The ongoing COVID-19 pandemic has made the importance of radio in southern Africa particularly clear. In a context where, for many rural communities, access to the Internet is limited, radio has allowed students to keep up with their studies. It has highlighted the fact that broadcasts can reach across borders and become a valuable source of information where reliable news is scarce.
Now, radio can play a role in modern conservation.
Peace Parks Foundation hopes to engage East Star Radio, a station in Zambia’s Simalaha Community Conservancy, to help communicate with rural households that are unreachable by other media. In particular, the conservation agriculture programme which promotes eco-friendly farming techniques, that currently relies on training Conservancy Assistants (like Brian Malumbo) to visit and train farmers, could significantly increase its reach, without needing extra bodies to do the job.

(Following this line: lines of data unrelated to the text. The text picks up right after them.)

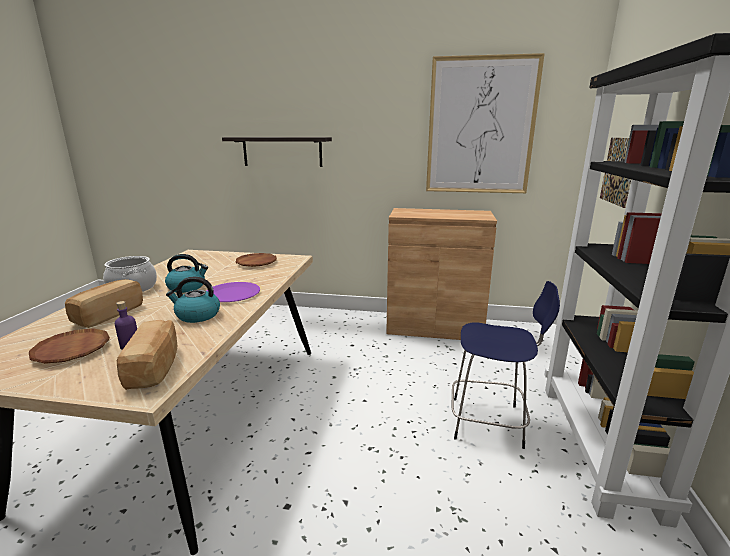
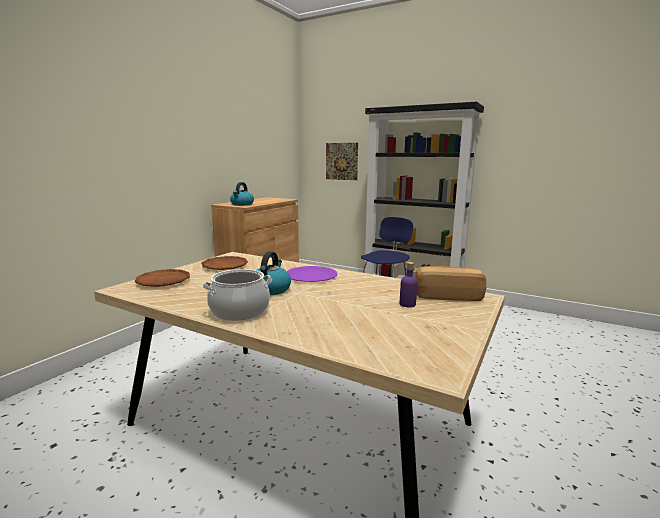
camera: 70 degrees left, 5 degrees down
(72, 350) = (407, 324): brown plate -> brown plate (163, 281)
(108, 314) = (321, 317): bread -> none
(197, 315) = (354, 286): kettle -> kettle (242, 204)
(282, 151) = (91, 151): shelf -> none
(480, 127) = (253, 133): picture -> none

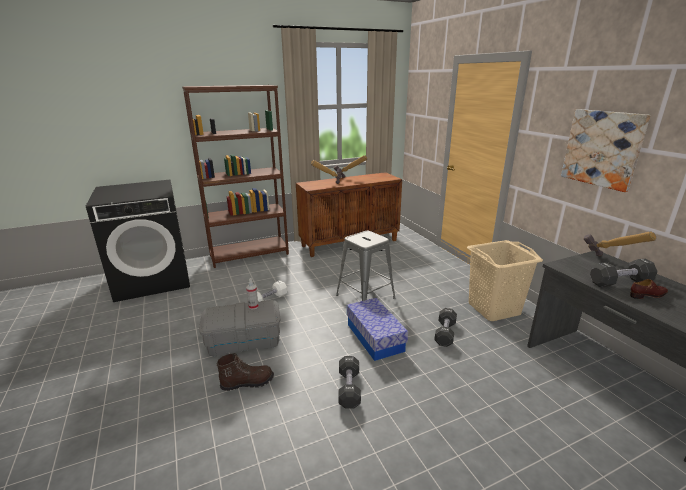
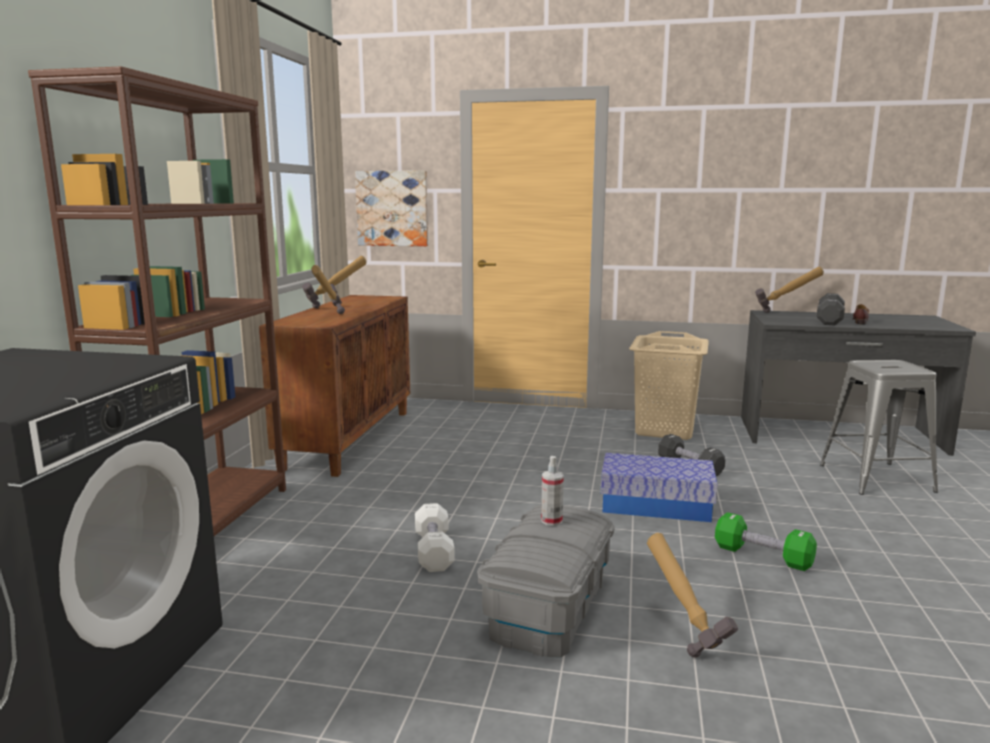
camera: 55 degrees left, 10 degrees down
(247, 382) = (685, 634): brown boot -> hammer
(349, 388) = (762, 556): black dumbbell -> green dumbbell
(365, 296) = (539, 478): grey stool -> grey stool (876, 478)
(602, 148) = (732, 195): picture -> picture (392, 208)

Important conservation messages could also be shared with the audience, bringing to light issues such as deforestation and its impact on the future of people living in the area. Fast disappearing natural forests, like those in Zambia, are in fact the Earth’s lungs on which all of humankind depend on for survival, making them vitally important to protect. So working with local establishments, such as East Star Radio is just one of the ways in which a bridge is built between communities living in protected landscapes and the conservation organisations dedicated to the protection of these areas for the benefit of all.
Peace Parks Foundation has a healthy, long-standing relationship with the people of the Simalaha Community Conservancy and work with them to develop programmes that improve their livelihoods while protecting the natural environment. It is a community-led approach in which the people decide what is best and guides the support offered by Peace Parks.
Working with East Star Radio is exciting for the Peace Parks team who are big fans of DJ Gucci and the rest of the broadcasting crew, so when next in the Simalaha Community Conservancy, tune in to 107.7 FM to listen in.